La tradition grecque de la
Dormition et de l’Assomption de Marie. Textes introduits, traduits et annotés par Simon
Cl. Mimouni et Sever J. Voicu, Éditions du Cerf, Paris, 2003, 244 p.
(« Sagesses chrétiennes »).
Les Actes des Apôtres rapportent que, après
l’Ascension du Christ, les Apôtres sont descendus du Mont des Oliviers pour se
rendre au Cénacle, où ils ont attendu la venue du Saint-Esprit dans la prière,
« avec quelques femmes, dont Marie, la Mère de Jésus » (Ac 1, 14). C’est
la dernière fois que Marie et nommée dans les écrits canoniques. Quelle fut la
fin de sa vie terrestre ?
De
nombreux textes sont apparus pour suppléer au silence des écrits canoniques à
ce sujet, et dans la tradition grecque, la question du sort final de la Mère de
Dieu a pris une place importante tant dans le domaine de la dogmatique que dans
celui de la liturgie.
Cinq
de ces textes sont présentés ici en traduction française. Tous représentent les
phases les plus anciennes de la tradition sur la dormition et l’assomption de
la Mère de Dieu dans le monde de langue grecque. Il s’agit des documents
suivants : a) la Dormition grecque du Pseudo-Jean ; b) le Transitus grec ; c) le Discours sur
la Dormition de la Sainte Vierge de Jean de Thessalonique ; d) l’Épitomé du discours sur la dormition de
la sainte Vierge de Jean de Thessalonique ; e) l’Homélie sur l’assomption
de Marie attribuée à Theoteknos de Livias.
Ces
écrits ont un plan presque identique et l’on y retrouve les éléments
suivants : 1) annonce à Marie, par un ange, de sa dormition ; 2) les
apôtres, dispersés sur toute la terre, sont amenés sur des nuées auprès de la
Mère de Dieu pour assister à ses fins dernières ; 3) départ de l’âme de
Marie au Ciel à la suite de l’apparition du Christ ; 4) lors des obsèques,
un juif incrédule tente de toucher sans respect le corps de la Mère de
Dieu ; il a les mains desséchées et est guéri par un miracle après sa
conversion à la foi chrétienne ; 5) déposition du corps de la mère de Dieu
au tombeau et transfert au ciel ; 6) visite du Paradis par les Apôtres.
Les
œuvres présentées ici, qui fixent sans aucun doute une tradition orale,
remontent à la seconde moitié du ve
siècle pour la plus ancienne (a) et à la première moitié du viie
siècle pour les plus récentes (b, c, d, e). Elles précèdent et inspirent, pour
la plupart, les grandes trilogies homilétiques sur le thème de la Dormition qui
sont l’œuvre de saint André de Crète (v. 660-740), saint Jean Damascène (v.

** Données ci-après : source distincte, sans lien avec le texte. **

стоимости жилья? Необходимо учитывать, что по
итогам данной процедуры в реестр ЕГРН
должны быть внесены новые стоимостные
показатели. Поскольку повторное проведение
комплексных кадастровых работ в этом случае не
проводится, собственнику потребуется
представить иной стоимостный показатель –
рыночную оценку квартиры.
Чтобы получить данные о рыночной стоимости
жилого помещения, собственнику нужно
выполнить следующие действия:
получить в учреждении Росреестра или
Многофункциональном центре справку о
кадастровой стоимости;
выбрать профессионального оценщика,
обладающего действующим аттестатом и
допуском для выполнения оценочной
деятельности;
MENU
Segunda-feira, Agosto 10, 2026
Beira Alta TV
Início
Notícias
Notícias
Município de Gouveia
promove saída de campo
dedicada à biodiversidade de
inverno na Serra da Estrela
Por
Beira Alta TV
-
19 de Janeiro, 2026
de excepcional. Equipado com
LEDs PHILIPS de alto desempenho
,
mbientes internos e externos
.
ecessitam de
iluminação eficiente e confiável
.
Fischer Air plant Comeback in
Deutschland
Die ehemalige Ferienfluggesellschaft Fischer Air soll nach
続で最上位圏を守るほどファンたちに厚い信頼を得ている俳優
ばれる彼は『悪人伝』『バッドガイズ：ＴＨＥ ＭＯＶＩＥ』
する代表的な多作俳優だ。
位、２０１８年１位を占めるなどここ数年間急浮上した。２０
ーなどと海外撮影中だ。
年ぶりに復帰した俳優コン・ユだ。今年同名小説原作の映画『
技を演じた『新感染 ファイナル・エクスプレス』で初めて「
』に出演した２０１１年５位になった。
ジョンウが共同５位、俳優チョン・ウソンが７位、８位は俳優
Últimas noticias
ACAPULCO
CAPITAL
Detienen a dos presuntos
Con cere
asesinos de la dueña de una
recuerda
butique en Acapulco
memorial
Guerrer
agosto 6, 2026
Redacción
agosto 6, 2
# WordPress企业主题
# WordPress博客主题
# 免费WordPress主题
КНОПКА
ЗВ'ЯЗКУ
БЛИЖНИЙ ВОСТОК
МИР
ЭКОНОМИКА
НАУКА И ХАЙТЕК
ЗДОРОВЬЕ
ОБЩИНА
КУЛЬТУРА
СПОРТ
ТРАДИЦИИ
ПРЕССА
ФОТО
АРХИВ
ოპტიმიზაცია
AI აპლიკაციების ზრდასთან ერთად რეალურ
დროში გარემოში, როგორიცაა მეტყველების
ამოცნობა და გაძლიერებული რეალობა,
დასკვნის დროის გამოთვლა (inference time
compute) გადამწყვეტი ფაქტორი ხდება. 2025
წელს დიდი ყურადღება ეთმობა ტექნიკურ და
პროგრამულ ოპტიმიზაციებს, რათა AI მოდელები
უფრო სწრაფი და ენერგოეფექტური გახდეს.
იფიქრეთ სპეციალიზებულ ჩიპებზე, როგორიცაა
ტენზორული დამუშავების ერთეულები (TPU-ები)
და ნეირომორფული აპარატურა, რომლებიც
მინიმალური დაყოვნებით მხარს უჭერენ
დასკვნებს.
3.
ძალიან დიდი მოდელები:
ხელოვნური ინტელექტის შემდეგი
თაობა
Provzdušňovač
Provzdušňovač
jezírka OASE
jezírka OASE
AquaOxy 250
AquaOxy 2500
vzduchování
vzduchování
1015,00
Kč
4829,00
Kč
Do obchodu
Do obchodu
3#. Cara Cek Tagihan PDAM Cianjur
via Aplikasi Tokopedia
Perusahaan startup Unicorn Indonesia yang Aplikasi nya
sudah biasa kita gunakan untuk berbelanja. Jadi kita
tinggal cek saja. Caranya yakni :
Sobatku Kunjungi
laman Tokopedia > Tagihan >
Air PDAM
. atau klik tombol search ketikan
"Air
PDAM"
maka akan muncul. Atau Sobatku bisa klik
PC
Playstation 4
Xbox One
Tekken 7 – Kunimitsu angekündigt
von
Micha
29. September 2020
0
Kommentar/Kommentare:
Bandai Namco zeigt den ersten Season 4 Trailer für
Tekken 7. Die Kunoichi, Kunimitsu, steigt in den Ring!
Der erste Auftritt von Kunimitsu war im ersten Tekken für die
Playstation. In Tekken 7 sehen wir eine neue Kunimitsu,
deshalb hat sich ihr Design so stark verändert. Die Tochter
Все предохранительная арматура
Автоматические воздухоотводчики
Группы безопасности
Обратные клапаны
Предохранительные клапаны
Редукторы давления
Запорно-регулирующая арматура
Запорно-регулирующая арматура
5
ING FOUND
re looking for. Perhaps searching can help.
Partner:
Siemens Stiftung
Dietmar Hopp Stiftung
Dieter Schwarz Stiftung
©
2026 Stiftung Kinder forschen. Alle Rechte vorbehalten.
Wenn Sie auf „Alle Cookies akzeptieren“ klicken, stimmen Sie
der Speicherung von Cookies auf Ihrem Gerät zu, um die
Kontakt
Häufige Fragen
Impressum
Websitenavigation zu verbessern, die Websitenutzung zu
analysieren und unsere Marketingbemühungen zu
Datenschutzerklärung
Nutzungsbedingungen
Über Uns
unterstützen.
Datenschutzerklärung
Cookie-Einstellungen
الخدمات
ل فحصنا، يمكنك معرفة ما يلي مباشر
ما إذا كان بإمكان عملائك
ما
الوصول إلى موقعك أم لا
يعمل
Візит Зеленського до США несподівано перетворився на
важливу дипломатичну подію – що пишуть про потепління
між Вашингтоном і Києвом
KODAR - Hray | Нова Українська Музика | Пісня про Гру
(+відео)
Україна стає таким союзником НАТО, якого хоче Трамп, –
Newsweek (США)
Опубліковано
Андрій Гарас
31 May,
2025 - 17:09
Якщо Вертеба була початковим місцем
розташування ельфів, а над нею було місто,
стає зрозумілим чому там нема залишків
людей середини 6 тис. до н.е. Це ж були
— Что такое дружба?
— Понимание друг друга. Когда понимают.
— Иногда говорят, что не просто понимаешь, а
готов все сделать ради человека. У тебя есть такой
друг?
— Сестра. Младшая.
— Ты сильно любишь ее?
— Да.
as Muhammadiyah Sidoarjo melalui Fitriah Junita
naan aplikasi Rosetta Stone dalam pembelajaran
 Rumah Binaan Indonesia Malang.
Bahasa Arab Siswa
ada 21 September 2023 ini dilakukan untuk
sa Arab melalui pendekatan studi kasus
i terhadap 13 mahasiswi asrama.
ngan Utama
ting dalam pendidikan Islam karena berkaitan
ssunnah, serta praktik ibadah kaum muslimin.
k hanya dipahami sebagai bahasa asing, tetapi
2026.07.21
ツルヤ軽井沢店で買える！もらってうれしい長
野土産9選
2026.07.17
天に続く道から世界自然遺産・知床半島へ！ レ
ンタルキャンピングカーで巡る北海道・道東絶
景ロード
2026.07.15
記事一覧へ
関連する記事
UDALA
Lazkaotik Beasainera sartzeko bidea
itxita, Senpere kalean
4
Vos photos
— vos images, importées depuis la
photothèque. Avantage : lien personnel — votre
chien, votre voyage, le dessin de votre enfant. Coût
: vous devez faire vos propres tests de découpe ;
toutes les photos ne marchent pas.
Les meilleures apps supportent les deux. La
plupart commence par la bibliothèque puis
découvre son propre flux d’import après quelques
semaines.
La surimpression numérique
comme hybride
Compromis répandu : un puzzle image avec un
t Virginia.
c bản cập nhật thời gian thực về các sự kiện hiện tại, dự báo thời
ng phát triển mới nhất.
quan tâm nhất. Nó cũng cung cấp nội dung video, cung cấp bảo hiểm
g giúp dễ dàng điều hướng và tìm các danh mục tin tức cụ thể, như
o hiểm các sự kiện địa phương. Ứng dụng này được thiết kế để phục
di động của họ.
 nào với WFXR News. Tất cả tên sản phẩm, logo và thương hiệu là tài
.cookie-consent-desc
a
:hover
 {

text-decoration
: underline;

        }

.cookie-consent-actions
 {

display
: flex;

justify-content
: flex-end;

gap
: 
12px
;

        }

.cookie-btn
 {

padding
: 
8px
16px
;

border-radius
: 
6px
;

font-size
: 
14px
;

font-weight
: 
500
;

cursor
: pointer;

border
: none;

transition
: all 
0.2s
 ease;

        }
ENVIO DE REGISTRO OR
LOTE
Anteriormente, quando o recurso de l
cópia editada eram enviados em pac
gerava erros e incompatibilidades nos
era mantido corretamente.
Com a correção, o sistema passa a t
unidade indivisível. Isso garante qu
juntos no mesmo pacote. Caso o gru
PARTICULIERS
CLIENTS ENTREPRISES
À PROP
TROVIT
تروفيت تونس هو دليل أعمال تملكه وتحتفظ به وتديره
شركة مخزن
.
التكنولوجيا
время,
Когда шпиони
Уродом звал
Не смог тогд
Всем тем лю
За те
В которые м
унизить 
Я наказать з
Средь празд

650-750) et saint Germain de Constantinople (v. 631-733).
Ces
cinq documents proviennent de lieux différents : Jérusalem, la Palestine,
Thessalonique et Constantinople. Ils appartiennent au genre homilétique dans la
mesure où ils ont été écrits pour servir à une lecture dans un cadre
liturgique. Ils ont été classés par les savants modernes soit dans la catégorie
« apocryphe », à cause de leur caractère pseudoépigraphique (a, b),
soit dans la catégorie « patristique », à cause de leur attribution à
un auteur plus ou moins connu (c, d, e).
Les
lecteurs orthodoxes trouveront dans ces récits bon nombre d’éléments qui leur
sont déjà familiers de par l’iconographie de la Dormition et de par leur large
intégration dans les services liturgiques de la fête qui, le 15 août (le 28
selon l’ancien calendrier), célèbre cet événement.
On
sait que la question de la dormition et de l’assomption constituent l’un des
points sur lesquels l’Église orthodoxe et l’Église catholique s’opposent. On doit parler ici de
différend dogmatique, puisque l’Assomption a fait l’objet de la part de l’Église
catholique d’une définition dogmatique par le pape Pie XII, en 1950, dans la
constitution apostolique Munificentissimus
Deus. Comme l’ont montré diverses études, en particulier l’ouvrage récent
du dominicain Dominique Cerbelaud, professeur de théologie à l’université
catholique de Lyon (Marie. Un parcours
dogmatique, Éditions du Cerf, Paris, 2003, 364 p., collection
« Cogitatio Fidei »), il y a un lien étroit entre ce dogme de
l’Assomption, et le dogme de l’Immaculée Conception proclamé en 1854 par le pape
Pie IX dans la bulle Ineffabilis Deus.
Cette
dernière définition de foi considère que Marie a été à sa naissance exempte du
péché originel, ce qui implique que, à la différence de tous les autres hommes,
elle a échappé aux effets de ce péché, dont le plus important est la
mort ; Marie est donc montée aux Cieux à la fin de sa vie terrestre avec
son âme et son corps sans passer par la
mort. Dans son étude précédemment citée, le P. Dominique Cerbelaud montre
que ce dogme, très étroitement liée à la doctrine du péché originel dans sa
forme catholique (très étroitement liée à la doctrine augustinienne) est une
innovation et qu’il fut imposé par l’autorité du pape malgré une forte
opposition au sein même de l’Église catholique. « Promulguée en 1854, écrit-il,
la définition du dogme de l’Immaculée Conception (selon lequel Marie, dès
l’instant de sa conception a été préservée de toute trace du péché originel)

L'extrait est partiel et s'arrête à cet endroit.